- Born: 23 February 1891 Brixen, Austria-Hungary
- Died: 17 April 1957 (aged 66) Bern, Switzerland
- Education: University of Innsbruck
- Scientific career
- Fields: Physics
- Workplaces: University of Innsbruck
- Doctoral advisor: Ottokar Tumlirz
- Doctoral students: Fritz Sauter

= Arthur March =

Austrian physicist (1891-1957)

Arthur March (23 February 1891 – 17 April 1957) was an Austrian physicist.

From 1909, he studied mathematics and physics at the University of Innsbruck, the Ludwig-Maximilians-Universität München, and the University of Vienna, obtaining his doctorate in 1913. In 1917, he obtained his habilitation, and in 1928 became an associate professor at the University of Innsbruck. From 1934 to 1936, he was a visiting professor at the University of Oxford, afterwards returning to the University of Innsbruck as a full professor of theoretical physics.

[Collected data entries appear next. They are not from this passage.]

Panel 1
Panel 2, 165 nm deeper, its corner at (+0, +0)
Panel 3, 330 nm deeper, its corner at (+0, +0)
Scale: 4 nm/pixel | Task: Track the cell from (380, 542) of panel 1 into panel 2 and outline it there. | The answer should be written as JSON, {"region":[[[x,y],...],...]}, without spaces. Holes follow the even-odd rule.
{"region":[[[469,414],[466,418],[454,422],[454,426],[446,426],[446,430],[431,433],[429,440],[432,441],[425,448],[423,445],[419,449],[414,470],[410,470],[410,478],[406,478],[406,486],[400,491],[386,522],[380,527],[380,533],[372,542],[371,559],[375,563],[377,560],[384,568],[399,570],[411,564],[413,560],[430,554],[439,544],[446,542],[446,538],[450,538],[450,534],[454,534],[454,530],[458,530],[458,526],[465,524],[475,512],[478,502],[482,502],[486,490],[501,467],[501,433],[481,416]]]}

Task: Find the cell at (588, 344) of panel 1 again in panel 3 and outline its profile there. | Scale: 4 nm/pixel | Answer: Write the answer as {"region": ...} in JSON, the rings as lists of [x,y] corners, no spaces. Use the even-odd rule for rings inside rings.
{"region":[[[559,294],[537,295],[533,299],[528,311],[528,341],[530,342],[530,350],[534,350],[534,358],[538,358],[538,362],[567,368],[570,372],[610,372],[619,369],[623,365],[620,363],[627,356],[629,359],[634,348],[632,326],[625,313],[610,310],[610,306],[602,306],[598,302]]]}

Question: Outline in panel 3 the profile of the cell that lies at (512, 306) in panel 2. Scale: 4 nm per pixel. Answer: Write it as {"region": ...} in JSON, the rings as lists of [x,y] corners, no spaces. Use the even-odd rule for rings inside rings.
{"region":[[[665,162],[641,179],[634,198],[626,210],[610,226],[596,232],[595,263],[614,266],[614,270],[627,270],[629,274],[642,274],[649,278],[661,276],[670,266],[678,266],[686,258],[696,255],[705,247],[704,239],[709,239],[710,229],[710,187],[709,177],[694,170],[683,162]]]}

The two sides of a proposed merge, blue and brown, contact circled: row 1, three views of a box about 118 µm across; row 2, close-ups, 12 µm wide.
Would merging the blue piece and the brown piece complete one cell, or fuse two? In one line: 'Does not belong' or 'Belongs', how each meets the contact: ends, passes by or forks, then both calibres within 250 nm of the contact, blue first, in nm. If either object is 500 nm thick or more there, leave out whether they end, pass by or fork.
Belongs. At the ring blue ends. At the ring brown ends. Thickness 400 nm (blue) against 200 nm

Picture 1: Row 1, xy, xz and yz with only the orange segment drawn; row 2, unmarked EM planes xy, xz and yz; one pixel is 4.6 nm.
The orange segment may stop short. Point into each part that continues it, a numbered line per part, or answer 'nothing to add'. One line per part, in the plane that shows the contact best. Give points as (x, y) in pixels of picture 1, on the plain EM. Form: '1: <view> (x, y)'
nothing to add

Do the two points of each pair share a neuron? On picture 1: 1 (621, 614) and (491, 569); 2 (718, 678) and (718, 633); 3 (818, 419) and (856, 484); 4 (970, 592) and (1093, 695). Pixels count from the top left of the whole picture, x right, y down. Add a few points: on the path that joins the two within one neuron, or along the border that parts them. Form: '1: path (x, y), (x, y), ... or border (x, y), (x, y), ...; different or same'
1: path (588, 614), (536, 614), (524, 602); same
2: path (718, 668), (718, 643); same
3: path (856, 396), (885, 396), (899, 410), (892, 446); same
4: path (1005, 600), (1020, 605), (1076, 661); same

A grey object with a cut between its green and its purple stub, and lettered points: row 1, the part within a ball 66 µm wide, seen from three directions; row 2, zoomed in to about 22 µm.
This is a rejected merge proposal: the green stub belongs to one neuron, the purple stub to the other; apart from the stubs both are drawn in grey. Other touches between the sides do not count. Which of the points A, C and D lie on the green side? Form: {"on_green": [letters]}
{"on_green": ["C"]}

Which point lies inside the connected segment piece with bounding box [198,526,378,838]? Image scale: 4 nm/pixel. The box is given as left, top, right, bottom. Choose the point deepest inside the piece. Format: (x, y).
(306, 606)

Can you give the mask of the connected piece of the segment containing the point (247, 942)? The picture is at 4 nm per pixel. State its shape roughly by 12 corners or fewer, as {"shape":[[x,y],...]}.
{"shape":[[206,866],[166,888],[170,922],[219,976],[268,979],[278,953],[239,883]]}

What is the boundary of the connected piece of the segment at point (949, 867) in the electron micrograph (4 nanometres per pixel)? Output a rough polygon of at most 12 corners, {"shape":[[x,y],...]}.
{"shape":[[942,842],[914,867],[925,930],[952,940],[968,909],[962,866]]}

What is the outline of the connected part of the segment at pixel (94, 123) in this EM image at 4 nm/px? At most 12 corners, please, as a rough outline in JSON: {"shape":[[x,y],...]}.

March is known for his research in the field of quantum mechanics. One of his more intriguing projects involved finding the smallest space-time distance.

== Personal life ==
Arthur March married Hildegunde March. He was also friend with Erwin Schrödinger, who had an affair and ended up having a daughter with March's wife.

== Written works ==
- Theorie der Strahlung und der Quanten, 1919 - Theory of radiation and quantum.
- Die Grundlagen der Quantenmechanik, 1931 - The foundation of quantum mechanics.
- Einführung in die moderne Atomphysik, 1933 - Introduction to modern atomic physics.
- Der Weg des Universums, Bern 1948.
- Natur und Erkenntnis in der Konstruktion des heutigen Physikers, 1948.
- "Quantum mechanics of particles and wave fields", 1951.
- "The new world of physics", 1962 (with Ira M. Freeman); based on Das neue Denken der modernen Physik, 1957, (second edition- 1967).